The government has little time to look for alternative solutions, and is faced with a choice between worsening the plight of genuine investors in green energy, the rebuilding of damaged energy infrastructure and everyday consumers
Thirdly, the Ukrainian state’s historic obligation to subsidise renewable energy has led to extensive ongoing debts, including to foreign investors.
The country’s “green tariff” was introduced 15 years ago, and as a result close associates of then-president Viktor Yanukovych began to invest heavily in green energy in a scheme that many have perceived as corrupt.
In effect, the Ukrainian government agreed to subsidise private producers for solar and wind energy, and plants set up by some of the country’s richest men have directly benefited from the green energy subsidy.

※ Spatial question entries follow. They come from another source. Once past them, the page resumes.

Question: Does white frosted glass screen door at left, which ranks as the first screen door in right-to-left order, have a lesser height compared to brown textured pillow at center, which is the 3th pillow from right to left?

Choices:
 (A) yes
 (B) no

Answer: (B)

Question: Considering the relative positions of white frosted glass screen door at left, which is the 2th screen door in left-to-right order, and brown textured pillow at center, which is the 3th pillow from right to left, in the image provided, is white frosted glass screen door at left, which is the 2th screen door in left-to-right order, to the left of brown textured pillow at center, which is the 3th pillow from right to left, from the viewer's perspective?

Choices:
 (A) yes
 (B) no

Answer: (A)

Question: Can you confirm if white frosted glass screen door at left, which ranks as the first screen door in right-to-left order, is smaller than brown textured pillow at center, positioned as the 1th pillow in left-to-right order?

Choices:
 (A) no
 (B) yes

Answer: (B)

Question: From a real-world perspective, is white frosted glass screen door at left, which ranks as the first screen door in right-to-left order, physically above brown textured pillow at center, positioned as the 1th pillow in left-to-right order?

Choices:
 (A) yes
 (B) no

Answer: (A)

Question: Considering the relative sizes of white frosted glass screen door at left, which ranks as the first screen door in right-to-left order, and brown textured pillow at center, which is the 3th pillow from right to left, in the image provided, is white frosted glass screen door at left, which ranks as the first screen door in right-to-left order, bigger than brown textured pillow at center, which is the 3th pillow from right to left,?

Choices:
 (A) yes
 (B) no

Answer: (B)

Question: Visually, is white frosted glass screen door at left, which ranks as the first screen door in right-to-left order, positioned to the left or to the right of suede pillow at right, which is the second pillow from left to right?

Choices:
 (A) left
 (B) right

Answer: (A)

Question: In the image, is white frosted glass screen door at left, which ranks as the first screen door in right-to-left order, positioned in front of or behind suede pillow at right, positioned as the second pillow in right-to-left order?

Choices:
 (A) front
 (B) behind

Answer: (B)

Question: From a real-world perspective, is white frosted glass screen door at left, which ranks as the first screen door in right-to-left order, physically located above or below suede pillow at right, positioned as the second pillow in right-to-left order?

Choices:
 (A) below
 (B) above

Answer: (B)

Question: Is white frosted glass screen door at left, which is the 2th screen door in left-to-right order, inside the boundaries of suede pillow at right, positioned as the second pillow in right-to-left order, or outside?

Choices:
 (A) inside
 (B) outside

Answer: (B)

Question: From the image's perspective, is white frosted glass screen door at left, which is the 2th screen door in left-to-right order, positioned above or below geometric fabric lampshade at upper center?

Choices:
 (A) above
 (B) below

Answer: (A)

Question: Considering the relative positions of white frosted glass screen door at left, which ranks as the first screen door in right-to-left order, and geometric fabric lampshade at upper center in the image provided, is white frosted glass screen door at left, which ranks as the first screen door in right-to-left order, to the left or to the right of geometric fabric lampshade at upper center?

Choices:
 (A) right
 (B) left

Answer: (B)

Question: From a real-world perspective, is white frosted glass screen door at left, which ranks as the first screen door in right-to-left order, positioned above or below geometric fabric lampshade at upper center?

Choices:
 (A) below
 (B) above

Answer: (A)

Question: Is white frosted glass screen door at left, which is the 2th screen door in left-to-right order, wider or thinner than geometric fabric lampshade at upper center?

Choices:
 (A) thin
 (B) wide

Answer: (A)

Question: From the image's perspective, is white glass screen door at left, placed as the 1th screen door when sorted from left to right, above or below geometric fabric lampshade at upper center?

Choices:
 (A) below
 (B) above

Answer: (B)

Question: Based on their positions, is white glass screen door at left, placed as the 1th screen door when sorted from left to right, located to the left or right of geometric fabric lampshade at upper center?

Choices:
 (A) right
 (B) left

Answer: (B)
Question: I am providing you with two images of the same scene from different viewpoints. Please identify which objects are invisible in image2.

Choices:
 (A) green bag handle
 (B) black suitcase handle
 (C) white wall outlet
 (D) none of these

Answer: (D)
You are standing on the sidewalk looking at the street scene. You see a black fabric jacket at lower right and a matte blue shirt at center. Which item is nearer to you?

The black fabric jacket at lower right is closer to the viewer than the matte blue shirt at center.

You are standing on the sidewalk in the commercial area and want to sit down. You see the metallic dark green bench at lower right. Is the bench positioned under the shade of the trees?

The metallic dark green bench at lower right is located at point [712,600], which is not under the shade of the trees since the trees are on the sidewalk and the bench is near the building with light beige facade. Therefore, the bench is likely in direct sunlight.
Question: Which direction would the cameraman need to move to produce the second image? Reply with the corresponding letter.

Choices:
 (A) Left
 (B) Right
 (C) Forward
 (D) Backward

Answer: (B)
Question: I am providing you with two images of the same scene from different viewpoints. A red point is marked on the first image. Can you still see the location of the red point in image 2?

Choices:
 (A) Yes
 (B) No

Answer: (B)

At the same time, Ukrainian and foreign companies have also taken advantage of the generous tariffs as they have built up the country’s renewable energy capacity, and are now owed extensive debts by state companies.
“There are both foreign companies and Ukrainian politicians and ‘former’ oligarchs among these investors,” said Oleh Popenko, from Ukraine’s Union of Utilities Consumers, who argues that the country’s green energy debts are helping drive up consumer prices.
“Separately, there is a group of foreign investors who have secured support in their countries at the highest level,” Popenko said.
In order to find a stable source of money to pay for the ‘feed-in tariff’ that handed subsidies to green energy producers, the government has obliged two state-owned companies, Energoatom and Ukrhydroenergo, to sell even more electricity produced under the ‘special obligations’ imposed on them, in excess of what is needed to supply electricity to the population.
The state-owned company Guaranteed Buyer then resells this energy at market prices, through which it compensates for part of the costs of the “green tariff”.
The state electricity transport company, Ukrenergo, also subsidises the green tariff by paying fees from transport costs to the Guaranteed Buyer company. As of April 2023, Ukrenergo owes 16bn hryvnia (£347m) to renewable producers.
With the onset of the summer period, payments under the “green tariff” will increase even more, as the seasonal generation of electricity by solar power plants, both industrial and those that are in the population, increases.
In this situation, the government has little time to look for alternative solutions, and is faced with a choice between worsening the plight of genuine investors in green energy, the rebuilding of damaged energy infrastructure and everyday consumers.
According to presidential adviser Boiko, the government is looking at different options. “The most radical [option] foresees introducing full market prices for energy. The others involve schedules of raising prices, in order to soften the economic consequences for consumers,” he said.
“From my side, the more radical option we take, the quicker [Ukraine’s energy] market will see investments.”